In one of our treks, one of the ladies went and sat down without seeing and got a leech stuck to her fair and ample bottom. On another trip, a girl jumped up and shrieked in alarm because there was a small rodent like animal intently watching her as she took a tinkle. To be fair, more than anything else the poor animal must have been rather alarmed to see a huge strange animal staking its territory in what the poor animal thought was his territory.

Camping in the open has its own “pitfalls”. Unless you are staying at a campsite that will probably have makeshift loos, you need to go out in the open. Searching for that suitable place in the dark is not funny especially when every twig that breaks seems like a bear about to charge you. Even proper campsites are not without their own adventure. The tent serving as the washroom is usually away from the other tents and the lighting there is rather poor at its best. One friend set out for her nightly ablutions armed with a huge torch. Somehow she ended up dropping the torch down the hole, so now none of us could see where we were going, only where we had been.

What I have learnt over the years is to grab a chance to use the loo where you stop. Be it a dhabha or someone’s house or a petrol station; go even if you don’t need to coz you never know where the next pit stop is going to be and what it’s going to be like.
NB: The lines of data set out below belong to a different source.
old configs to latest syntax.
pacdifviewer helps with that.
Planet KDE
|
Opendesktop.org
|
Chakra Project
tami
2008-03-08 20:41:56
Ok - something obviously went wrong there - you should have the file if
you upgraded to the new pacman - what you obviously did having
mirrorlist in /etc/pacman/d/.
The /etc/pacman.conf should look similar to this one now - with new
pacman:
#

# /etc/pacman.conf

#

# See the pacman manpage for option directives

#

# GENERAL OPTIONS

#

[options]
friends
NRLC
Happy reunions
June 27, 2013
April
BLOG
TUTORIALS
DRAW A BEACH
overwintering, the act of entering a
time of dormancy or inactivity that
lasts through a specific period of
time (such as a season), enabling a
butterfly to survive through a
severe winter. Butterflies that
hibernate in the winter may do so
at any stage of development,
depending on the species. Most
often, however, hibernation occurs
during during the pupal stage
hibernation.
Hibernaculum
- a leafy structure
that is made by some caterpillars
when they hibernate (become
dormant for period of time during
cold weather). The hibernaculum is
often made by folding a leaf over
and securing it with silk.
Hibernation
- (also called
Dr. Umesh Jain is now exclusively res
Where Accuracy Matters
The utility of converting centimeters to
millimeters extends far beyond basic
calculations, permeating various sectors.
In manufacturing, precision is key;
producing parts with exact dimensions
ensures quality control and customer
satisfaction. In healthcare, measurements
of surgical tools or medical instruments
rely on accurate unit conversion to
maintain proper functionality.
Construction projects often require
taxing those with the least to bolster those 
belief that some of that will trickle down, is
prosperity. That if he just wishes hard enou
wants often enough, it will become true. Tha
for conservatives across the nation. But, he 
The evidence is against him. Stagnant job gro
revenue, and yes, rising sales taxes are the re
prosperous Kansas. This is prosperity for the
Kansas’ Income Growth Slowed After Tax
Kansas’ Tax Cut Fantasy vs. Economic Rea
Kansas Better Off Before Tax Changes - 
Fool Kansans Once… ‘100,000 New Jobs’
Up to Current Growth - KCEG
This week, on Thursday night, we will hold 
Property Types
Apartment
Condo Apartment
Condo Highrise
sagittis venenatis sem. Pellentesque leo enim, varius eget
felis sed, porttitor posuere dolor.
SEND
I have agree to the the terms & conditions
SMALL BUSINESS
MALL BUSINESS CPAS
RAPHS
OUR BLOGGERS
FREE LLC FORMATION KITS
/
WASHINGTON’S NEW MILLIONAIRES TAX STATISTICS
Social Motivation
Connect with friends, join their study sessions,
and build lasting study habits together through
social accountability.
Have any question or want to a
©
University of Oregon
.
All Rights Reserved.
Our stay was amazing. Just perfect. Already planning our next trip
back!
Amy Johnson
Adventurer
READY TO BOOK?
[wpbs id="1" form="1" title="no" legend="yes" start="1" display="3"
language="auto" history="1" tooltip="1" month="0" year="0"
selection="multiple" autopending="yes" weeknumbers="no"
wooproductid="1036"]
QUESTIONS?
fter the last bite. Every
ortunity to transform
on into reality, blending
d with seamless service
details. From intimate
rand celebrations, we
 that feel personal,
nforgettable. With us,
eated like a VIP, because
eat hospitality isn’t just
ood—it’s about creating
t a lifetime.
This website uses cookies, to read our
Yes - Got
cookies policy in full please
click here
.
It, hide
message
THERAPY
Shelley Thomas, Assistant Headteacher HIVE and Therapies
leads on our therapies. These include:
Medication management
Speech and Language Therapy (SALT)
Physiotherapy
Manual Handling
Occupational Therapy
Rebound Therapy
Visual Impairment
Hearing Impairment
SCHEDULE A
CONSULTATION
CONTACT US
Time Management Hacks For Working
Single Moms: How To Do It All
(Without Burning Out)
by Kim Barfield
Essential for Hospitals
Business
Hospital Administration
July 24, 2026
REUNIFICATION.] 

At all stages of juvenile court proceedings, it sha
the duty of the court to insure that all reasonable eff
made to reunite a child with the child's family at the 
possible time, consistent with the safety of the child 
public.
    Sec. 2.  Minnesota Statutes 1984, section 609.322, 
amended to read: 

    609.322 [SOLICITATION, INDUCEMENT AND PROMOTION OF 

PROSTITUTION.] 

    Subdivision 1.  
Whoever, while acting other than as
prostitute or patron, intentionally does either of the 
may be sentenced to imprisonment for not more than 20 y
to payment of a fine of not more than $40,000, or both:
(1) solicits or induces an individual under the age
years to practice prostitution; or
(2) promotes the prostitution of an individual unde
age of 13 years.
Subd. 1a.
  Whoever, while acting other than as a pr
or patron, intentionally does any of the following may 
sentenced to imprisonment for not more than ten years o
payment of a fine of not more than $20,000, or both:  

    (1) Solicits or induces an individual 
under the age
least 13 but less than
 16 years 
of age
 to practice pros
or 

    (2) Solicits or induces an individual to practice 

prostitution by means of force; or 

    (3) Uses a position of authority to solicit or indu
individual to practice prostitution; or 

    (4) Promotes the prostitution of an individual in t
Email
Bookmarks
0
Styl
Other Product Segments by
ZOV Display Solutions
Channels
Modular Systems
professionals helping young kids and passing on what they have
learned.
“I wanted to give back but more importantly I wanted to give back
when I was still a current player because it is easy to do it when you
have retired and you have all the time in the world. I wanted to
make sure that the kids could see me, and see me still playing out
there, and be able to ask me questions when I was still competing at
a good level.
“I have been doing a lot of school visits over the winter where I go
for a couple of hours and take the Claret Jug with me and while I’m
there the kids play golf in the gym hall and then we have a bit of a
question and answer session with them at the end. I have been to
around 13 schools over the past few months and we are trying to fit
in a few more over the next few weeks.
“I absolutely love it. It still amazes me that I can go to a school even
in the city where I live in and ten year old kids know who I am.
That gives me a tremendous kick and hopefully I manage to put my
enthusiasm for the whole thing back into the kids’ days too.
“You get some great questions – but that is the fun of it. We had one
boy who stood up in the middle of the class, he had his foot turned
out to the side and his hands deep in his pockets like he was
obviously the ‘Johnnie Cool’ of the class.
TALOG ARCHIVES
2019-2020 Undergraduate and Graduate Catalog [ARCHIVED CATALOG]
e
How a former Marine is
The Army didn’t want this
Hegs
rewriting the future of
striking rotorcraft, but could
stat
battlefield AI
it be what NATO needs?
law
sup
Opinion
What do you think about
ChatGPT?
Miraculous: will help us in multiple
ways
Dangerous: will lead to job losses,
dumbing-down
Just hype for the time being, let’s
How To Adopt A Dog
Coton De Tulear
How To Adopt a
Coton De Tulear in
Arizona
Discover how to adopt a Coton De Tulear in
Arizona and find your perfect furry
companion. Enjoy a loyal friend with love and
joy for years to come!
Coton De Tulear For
Another thing that my travels have taught me is that an umbrella or a shawl do much more than simply shielding you from the sun or protecting you from the cold. In the absence of anything else, they help in protecting your modesty from the eyes of strangers.

Traveling is an adventure and traveling off the beaten track to areas that give you nothing in the form of basic facilities can either be a great ordeal or an adventure of a life time. It simply depends on your perspective.

The outdoor loos may not offer you the best of amenities but they do offer you something even better – a view that you will never forget.